More than half of this military spending goes to private contractors – who make massive campaign contributions ($18.9 million in 2022) and employ hundreds of lobbyists to ensure that the pipeline will not dry up. The revolving door between the defense industry and the Pentagon facilitates corruption, as people like Secretary of Defense Lloyd Austin, who was paid $300,000 a year to be on the board of Raytheon, are nominated by a Democratic president. It is not surprising that Austin is an advocate for large military spending increases. Raytheon awaits him upon retirement from his current gig if he plays his cards right.
NOTE: I do not know Lloyd Austin. By all accounts, he is a fine and honorable man. But facts are facts.
The only cuts in the this year’s Defense budget were in the part that goes to salary and benefits for the low-level DOD employees (those making less than $45,000 a year – both uniformed and civilian). A portion of these benefits was removed by House and Senate negotiators. Military personnel do not have lobbyists to match the power of the defense industry, so Congress can get away with cutting this part of the budget.

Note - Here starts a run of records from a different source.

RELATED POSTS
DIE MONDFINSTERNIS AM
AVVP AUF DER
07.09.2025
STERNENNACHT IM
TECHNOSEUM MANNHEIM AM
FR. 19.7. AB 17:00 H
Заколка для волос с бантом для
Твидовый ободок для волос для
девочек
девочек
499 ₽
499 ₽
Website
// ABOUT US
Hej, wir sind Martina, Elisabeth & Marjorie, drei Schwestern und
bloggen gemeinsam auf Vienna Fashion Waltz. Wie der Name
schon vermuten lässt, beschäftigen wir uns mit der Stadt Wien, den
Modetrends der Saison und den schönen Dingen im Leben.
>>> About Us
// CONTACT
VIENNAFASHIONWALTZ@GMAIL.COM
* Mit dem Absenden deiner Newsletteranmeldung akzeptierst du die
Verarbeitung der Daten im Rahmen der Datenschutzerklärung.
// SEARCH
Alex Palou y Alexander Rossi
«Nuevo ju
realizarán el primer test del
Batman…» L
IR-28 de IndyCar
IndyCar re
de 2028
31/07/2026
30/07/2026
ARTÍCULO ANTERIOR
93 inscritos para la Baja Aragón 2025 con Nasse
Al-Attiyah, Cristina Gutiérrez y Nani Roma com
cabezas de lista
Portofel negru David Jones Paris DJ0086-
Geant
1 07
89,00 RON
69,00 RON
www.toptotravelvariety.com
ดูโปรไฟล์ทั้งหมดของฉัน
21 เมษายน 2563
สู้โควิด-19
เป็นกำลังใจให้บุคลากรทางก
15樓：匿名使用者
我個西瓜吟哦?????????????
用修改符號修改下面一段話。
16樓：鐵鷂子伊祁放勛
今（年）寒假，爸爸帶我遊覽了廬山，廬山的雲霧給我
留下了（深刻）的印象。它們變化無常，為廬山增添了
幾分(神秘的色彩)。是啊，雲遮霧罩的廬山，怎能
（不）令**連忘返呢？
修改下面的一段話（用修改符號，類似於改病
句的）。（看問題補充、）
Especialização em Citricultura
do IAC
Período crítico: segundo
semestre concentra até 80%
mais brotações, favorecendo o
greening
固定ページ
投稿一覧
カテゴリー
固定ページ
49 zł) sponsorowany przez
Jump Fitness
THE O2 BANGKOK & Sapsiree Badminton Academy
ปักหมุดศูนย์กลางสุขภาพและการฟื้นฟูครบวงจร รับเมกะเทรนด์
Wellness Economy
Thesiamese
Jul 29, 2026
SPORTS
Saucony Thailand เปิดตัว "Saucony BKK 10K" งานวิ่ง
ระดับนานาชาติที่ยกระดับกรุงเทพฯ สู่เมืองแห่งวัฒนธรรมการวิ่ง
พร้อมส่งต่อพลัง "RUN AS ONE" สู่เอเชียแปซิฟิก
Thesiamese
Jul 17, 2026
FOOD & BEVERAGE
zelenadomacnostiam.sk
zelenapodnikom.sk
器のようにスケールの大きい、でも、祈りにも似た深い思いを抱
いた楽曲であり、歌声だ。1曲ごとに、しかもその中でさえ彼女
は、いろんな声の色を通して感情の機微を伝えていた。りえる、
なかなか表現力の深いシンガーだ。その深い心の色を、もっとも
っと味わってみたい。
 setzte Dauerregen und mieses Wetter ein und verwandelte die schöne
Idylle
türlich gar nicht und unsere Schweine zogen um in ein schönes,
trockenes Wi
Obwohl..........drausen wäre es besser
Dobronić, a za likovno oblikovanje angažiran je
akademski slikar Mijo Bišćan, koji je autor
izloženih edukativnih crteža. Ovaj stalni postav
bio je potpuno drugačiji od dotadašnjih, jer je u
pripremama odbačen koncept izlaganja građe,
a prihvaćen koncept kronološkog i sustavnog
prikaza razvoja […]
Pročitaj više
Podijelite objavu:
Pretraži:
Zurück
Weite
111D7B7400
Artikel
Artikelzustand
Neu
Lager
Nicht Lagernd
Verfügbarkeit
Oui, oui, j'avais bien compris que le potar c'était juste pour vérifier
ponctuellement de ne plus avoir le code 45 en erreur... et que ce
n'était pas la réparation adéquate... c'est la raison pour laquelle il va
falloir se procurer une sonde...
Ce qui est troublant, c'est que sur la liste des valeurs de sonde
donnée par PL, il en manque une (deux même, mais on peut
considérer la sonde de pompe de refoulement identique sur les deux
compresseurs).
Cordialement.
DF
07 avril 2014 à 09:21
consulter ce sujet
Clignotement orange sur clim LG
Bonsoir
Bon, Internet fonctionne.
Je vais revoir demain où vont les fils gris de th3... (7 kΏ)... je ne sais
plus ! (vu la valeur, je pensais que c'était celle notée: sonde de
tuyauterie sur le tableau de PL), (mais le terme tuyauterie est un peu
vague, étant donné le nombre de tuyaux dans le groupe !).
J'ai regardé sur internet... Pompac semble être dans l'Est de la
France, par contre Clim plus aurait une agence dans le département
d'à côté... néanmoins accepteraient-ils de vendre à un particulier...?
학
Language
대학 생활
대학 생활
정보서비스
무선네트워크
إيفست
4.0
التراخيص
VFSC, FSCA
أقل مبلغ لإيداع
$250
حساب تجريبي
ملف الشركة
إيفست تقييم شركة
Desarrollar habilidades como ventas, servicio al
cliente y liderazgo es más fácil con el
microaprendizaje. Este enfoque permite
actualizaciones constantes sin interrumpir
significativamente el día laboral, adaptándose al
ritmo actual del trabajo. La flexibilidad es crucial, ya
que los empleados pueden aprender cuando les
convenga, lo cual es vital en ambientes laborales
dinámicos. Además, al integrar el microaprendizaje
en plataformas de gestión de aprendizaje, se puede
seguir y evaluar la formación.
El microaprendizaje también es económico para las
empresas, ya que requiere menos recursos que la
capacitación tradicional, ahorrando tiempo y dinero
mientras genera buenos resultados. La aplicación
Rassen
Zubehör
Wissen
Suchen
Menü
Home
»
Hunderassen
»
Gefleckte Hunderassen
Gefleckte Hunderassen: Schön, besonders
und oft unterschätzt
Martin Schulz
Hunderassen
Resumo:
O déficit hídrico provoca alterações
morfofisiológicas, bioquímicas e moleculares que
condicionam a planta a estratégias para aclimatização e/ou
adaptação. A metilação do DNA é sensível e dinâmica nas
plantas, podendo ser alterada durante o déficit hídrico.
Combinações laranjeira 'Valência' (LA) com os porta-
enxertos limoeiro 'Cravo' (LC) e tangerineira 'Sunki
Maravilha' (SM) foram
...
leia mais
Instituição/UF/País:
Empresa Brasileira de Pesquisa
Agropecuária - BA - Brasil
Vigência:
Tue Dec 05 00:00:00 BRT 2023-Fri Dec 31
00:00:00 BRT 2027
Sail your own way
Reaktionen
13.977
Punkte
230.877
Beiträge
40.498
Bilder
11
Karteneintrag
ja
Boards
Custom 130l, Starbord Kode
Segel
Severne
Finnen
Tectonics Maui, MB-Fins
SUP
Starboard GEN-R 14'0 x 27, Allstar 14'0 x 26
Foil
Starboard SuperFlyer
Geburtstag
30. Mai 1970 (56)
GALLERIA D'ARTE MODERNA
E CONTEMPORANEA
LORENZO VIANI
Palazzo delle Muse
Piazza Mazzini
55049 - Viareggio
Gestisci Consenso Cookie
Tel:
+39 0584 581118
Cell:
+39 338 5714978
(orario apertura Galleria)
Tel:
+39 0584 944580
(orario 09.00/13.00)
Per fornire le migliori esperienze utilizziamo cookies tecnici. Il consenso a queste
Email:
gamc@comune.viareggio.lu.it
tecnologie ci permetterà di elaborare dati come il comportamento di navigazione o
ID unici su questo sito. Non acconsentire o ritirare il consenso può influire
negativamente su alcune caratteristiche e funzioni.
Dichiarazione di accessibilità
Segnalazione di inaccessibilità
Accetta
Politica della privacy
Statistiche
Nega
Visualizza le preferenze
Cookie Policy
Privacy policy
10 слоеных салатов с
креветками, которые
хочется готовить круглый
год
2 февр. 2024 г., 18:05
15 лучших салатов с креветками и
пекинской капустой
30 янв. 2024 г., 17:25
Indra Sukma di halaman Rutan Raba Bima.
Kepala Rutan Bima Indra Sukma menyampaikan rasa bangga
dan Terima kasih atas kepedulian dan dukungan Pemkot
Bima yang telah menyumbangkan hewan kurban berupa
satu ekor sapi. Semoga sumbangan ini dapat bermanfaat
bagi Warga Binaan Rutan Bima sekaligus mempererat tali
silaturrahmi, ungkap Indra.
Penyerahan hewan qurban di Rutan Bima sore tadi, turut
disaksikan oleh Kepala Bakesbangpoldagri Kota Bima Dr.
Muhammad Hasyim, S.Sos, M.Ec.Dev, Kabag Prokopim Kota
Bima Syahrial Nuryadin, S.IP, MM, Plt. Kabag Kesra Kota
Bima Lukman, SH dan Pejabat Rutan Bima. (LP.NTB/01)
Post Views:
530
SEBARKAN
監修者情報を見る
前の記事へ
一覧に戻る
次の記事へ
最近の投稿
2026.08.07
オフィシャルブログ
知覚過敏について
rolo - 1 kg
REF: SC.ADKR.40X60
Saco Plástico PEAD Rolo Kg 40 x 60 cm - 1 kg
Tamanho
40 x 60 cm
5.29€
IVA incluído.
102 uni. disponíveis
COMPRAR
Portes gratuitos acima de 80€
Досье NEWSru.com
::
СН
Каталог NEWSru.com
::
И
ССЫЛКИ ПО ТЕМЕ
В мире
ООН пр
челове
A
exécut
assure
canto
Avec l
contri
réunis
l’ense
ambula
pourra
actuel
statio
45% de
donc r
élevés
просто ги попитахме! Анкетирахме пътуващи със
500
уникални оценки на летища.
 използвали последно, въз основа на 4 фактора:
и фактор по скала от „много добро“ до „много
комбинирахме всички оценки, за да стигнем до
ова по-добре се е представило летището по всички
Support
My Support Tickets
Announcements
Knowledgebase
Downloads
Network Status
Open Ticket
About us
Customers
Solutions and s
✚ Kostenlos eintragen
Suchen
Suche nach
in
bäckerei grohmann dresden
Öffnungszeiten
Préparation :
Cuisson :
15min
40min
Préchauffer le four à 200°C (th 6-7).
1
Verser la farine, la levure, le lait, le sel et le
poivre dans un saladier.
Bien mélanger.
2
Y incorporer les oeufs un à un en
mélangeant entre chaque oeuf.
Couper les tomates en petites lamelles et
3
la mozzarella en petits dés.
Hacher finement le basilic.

President Eisenhower warned against the military-industrial complex in his 1961 Farewell Address at the end of his presidency. As a war hero who rode his fame to a successful presidency, Eisenhower was perhaps the one person who could warn against militarism. If he made these remarks today, he would be admonished and told to go live somewhere else if he doesn’t love America.
A great read. I find the candid remarks refreshing. Thanks! I’m hoping you will write an opinion on the McCarthy and friends situation when the time is right.